Output the data below in full, character for character.

▸ RECORD SET:
::::::::
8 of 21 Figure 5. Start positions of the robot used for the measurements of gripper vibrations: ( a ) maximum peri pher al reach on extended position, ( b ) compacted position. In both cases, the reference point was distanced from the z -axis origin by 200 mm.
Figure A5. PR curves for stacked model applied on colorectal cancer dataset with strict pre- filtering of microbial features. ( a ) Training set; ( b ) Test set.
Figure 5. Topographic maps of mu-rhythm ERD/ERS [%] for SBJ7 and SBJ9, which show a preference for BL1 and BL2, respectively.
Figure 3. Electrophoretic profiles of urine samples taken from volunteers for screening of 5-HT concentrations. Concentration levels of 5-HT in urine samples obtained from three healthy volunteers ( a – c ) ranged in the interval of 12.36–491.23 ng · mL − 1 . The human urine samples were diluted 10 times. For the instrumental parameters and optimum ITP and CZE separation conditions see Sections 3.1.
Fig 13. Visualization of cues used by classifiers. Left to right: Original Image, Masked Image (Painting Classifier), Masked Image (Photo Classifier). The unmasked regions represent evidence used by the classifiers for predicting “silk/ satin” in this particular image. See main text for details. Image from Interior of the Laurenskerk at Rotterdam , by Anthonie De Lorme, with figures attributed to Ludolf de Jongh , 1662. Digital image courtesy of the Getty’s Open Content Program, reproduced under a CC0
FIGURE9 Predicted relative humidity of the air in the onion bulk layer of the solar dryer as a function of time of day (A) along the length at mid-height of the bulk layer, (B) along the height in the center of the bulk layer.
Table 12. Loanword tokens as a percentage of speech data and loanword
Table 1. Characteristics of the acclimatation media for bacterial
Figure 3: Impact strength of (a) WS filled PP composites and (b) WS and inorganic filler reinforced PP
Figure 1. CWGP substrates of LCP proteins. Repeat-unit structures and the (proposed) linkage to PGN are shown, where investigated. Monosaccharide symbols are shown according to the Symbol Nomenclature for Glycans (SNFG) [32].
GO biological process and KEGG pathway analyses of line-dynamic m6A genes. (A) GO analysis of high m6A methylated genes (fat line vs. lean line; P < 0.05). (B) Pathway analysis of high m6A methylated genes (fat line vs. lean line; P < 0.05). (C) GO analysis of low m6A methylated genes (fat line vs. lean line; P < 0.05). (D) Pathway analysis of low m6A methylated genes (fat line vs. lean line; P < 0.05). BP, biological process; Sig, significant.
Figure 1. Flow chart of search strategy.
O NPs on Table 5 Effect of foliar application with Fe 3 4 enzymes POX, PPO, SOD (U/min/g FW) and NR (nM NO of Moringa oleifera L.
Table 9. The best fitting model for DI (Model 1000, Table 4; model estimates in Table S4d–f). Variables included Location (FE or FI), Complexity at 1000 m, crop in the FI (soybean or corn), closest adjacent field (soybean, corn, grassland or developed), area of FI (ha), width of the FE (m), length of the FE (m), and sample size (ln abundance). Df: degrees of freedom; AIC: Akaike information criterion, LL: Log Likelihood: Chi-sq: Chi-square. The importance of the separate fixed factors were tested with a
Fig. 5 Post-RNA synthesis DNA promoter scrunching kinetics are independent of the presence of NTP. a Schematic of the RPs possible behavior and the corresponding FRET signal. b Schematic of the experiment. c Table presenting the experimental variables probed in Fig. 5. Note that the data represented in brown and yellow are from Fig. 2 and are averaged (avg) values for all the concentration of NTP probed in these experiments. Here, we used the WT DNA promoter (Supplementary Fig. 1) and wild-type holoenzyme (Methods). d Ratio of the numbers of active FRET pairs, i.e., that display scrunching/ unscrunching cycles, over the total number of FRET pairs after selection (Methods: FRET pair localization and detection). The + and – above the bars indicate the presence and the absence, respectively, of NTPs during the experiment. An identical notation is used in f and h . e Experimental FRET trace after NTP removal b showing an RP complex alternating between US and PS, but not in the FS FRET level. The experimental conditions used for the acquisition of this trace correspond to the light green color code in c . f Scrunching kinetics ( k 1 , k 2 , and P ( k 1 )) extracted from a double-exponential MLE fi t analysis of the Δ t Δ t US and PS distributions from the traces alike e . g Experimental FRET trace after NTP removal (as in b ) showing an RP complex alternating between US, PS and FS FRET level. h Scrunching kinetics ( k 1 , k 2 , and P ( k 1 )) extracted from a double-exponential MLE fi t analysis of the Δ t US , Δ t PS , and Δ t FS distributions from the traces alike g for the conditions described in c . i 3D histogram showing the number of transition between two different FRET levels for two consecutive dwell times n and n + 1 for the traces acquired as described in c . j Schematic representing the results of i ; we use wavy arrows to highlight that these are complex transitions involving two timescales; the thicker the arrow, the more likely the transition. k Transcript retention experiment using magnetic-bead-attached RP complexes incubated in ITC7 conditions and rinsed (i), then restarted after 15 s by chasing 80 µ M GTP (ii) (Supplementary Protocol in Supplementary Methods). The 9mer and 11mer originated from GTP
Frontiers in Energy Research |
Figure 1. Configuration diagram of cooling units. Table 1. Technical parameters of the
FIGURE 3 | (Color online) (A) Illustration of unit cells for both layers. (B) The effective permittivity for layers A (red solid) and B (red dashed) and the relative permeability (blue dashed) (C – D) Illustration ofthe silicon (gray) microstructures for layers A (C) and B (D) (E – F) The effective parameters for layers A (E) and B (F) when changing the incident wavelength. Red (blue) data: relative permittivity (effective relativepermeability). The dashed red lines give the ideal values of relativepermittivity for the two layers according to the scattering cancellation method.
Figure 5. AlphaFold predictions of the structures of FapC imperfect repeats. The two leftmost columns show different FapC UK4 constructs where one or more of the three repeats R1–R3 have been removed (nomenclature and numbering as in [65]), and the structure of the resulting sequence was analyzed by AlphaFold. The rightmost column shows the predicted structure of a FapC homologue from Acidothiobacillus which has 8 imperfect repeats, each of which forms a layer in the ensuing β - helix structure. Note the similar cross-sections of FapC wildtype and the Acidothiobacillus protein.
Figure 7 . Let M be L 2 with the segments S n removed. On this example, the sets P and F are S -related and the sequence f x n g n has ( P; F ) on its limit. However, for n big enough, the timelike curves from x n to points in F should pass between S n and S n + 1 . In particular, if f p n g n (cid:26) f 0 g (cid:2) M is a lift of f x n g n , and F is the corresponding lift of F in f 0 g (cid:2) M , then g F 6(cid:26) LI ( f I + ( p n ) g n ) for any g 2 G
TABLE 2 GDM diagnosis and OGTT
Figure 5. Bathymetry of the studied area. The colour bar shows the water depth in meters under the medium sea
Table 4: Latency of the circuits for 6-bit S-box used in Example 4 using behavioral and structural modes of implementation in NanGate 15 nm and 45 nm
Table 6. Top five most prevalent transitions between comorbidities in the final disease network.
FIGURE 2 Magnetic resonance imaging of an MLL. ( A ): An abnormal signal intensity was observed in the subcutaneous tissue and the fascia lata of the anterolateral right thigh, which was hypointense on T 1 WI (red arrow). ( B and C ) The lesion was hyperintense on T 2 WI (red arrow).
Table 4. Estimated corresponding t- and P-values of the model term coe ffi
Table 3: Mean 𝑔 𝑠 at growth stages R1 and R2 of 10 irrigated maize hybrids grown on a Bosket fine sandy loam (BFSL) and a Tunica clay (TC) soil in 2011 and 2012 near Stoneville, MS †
::::::::
▸ OUTPUT FOR THIS TASK:
8 of 21 Figure 5. Start positions of the robot used for the measurements of gripper vibrations: ( a ) maximum peri pher al reach on extended position, ( b ) compacted position. In both cases, the reference point was distanced from the z -axis origin by 200 mm.
Figure A5. PR curves for stacked model applied on colorectal cancer dataset with strict pre- filtering of microbial features. ( a ) Training set; ( b ) Test set.
Figure 5. Topographic maps of mu-rhythm ERD/ERS [%] for SBJ7 and SBJ9, which show a preference for BL1 and BL2, respectively.
Figure 3. Electrophoretic profiles of urine samples taken from volunteers for screening of 5-HT concentrations. Concentration levels of 5-HT in urine samples obtained from three healthy volunteers ( a – c ) ranged in the interval of 12.36–491.23 ng · mL − 1 . The human urine samples were diluted 10 times. For the instrumental parameters and optimum ITP and CZE separation conditions see Sections 3.1.
Fig 13. Visualization of cues used by classifiers. Left to right: Original Image, Masked Image (Painting Classifier), Masked Image (Photo Classifier). The unmasked regions represent evidence used by the classifiers for predicting “silk/ satin” in this particular image. See main text for details. Image from Interior of the Laurenskerk at Rotterdam , by Anthonie De Lorme, with figures attributed to Ludolf de Jongh , 1662. Digital image courtesy of the Getty’s Open Content Program, reproduced under a CC0
FIGURE9 Predicted relative humidity of the air in the onion bulk layer of the solar dryer as a function of time of day (A) along the length at mid-height of the bulk layer, (B) along the height in the center of the bulk layer.
Table 12. Loanword tokens as a percentage of speech data and loanword
Table 1. Characteristics of the acclimatation media for bacterial
Figure 3: Impact strength of (a) WS filled PP composites and (b) WS and inorganic filler reinforced PP
Figure 1. CWGP substrates of LCP proteins. Repeat-unit structures and the (proposed) linkage to PGN are shown, where investigated. Monosaccharide symbols are shown according to the Symbol Nomenclature for Glycans (SNFG) [32].
GO biological process and KEGG pathway analyses of line-dynamic m6A genes. (A) GO analysis of high m6A methylated genes (fat line vs. lean line; P < 0.05). (B) Pathway analysis of high m6A methylated genes (fat line vs. lean line; P < 0.05). (C) GO analysis of low m6A methylated genes (fat line vs. lean line; P < 0.05). (D) Pathway analysis of low m6A methylated genes (fat line vs. lean line; P < 0.05). BP, biological process; Sig, significant.
Figure 1. Flow chart of search strategy.
O NPs on Table 5 Effect of foliar application with Fe 3 4 enzymes POX, PPO, SOD (U/min/g FW) and NR (nM NO of Moringa oleifera L.
Table 9. The best fitting model for DI (Model 1000, Table 4; model estimates in Table S4d–f). Variables included Location (FE or FI), Complexity at 1000 m, crop in the FI (soybean or corn), closest adjacent field (soybean, corn, grassland or developed), area of FI (ha), width of the FE (m), length of the FE (m), and sample size (ln abundance). Df: degrees of freedom; AIC: Akaike information criterion, LL: Log Likelihood: Chi-sq: Chi-square. The importance of the separate fixed factors were tested with a
Fig. 5 Post-RNA synthesis DNA promoter scrunching kinetics are independent of the presence of NTP. a Schematic of the RPs possible behavior and the corresponding FRET signal. b Schematic of the experiment. c Table presenting the experimental variables probed in Fig. 5. Note that the data represented in brown and yellow are from Fig. 2 and are averaged (avg) values for all the concentration of NTP probed in these experiments. Here, we used the WT DNA promoter (Supplementary Fig. 1) and wild-type holoenzyme (Methods). d Ratio of the numbers of active FRET pairs, i.e., that display scrunching/ unscrunching cycles, over the total number of FRET pairs after selection (Methods: FRET pair localization and detection). The + and – above the bars indicate the presence and the absence, respectively, of NTPs during the experiment. An identical notation is used in f and h . e Experimental FRET trace after NTP removal b showing an RP complex alternating between US and PS, but not in the FS FRET level. The experimental conditions used for the acquisition of this trace correspond to the light green color code in c . f Scrunching kinetics ( k 1 , k 2 , and P ( k 1 )) extracted from a double-exponential MLE fi t analysis of the Δ t Δ t US and PS distributions from the traces alike e . g Experimental FRET trace after NTP removal (as in b ) showing an RP complex alternating between US, PS and FS FRET level. h Scrunching kinetics ( k 1 , k 2 , and P ( k 1 )) extracted from a double-exponential MLE fi t analysis of the Δ t US , Δ t PS , and Δ t FS distributions from the traces alike g for the conditions described in c . i 3D histogram showing the number of transition between two different FRET levels for two consecutive dwell times n and n + 1 for the traces acquired as described in c . j Schematic representing the results of i ; we use wavy arrows to highlight that these are complex transitions involving two timescales; the thicker the arrow, the more likely the transition. k Transcript retention experiment using magnetic-bead-attached RP complexes incubated in ITC7 conditions and rinsed (i), then restarted after 15 s by chasing 80 µ M GTP (ii) (Supplementary Protocol in Supplementary Methods). The 9mer and 11mer originated from GTP
Frontiers in Energy Research |
Figure 1. Configuration diagram of cooling units. Table 1. Technical parameters of the
FIGURE 3 | (Color online) (A) Illustration of unit cells for both layers. (B) The effective permittivity for layers A (red solid) and B (red dashed) and the relative permeability (blue dashed) (C – D) Illustration ofthe silicon (gray) microstructures for layers A (C) and B (D) (E – F) The effective parameters for layers A (E) and B (F) when changing the incident wavelength. Red (blue) data: relative permittivity (effective relativepermeability). The dashed red lines give the ideal values of relativepermittivity for the two layers according to the scattering cancellation method.
Figure 5. AlphaFold predictions of the structures of FapC imperfect repeats. The two leftmost columns show different FapC UK4 constructs where one or more of the three repeats R1–R3 have been removed (nomenclature and numbering as in [65]), and the structure of the resulting sequence was analyzed by AlphaFold. The rightmost column shows the predicted structure of a FapC homologue from Acidothiobacillus which has 8 imperfect repeats, each of which forms a layer in the ensuing β - helix structure. Note the similar cross-sections of FapC wildtype and the Acidothiobacillus protein.
Figure 7 . Let M be L 2 with the segments S n removed. On this example, the sets P and F are S -related and the sequence f x n g n has ( P; F ) on its limit. However, for n big enough, the timelike curves from x n to points in F should pass between S n and S n + 1 . In particular, if f p n g n (cid:26) f 0 g (cid:2) M is a lift of f x n g n , and F is the corresponding lift of F in f 0 g (cid:2) M , then g F 6(cid:26) LI ( f I + ( p n ) g n ) for any g 2 G
TABLE 2 GDM diagnosis and OGTT
Figure 5. Bathymetry of the studied area. The colour bar shows the water depth in meters under the medium sea
Table 4: Latency of the circuits for 6-bit S-box used in Example 4 using behavioral and structural modes of implementation in NanGate 15 nm and 45 nm
Table 6. Top five most prevalent transitions between comorbidities in the final disease network.
FIGURE 2 Magnetic resonance imaging of an MLL. ( A ): An abnormal signal intensity was observed in the subcutaneous tissue and the fascia lata of the anterolateral right thigh, which was hypointense on T 1 WI (red arrow). ( B and C ) The lesion was hyperintense on T 2 WI (red arrow).
Table 4. Estimated corresponding t- and P-values of the model term coe ffi
Table 3: Mean 𝑔 𝑠 at growth stages R1 and R2 of 10 irrigated maize hybrids grown on a Bosket fine sandy loam (BFSL) and a Tunica clay (TC) soil in 2011 and 2012 near Stoneville, MS †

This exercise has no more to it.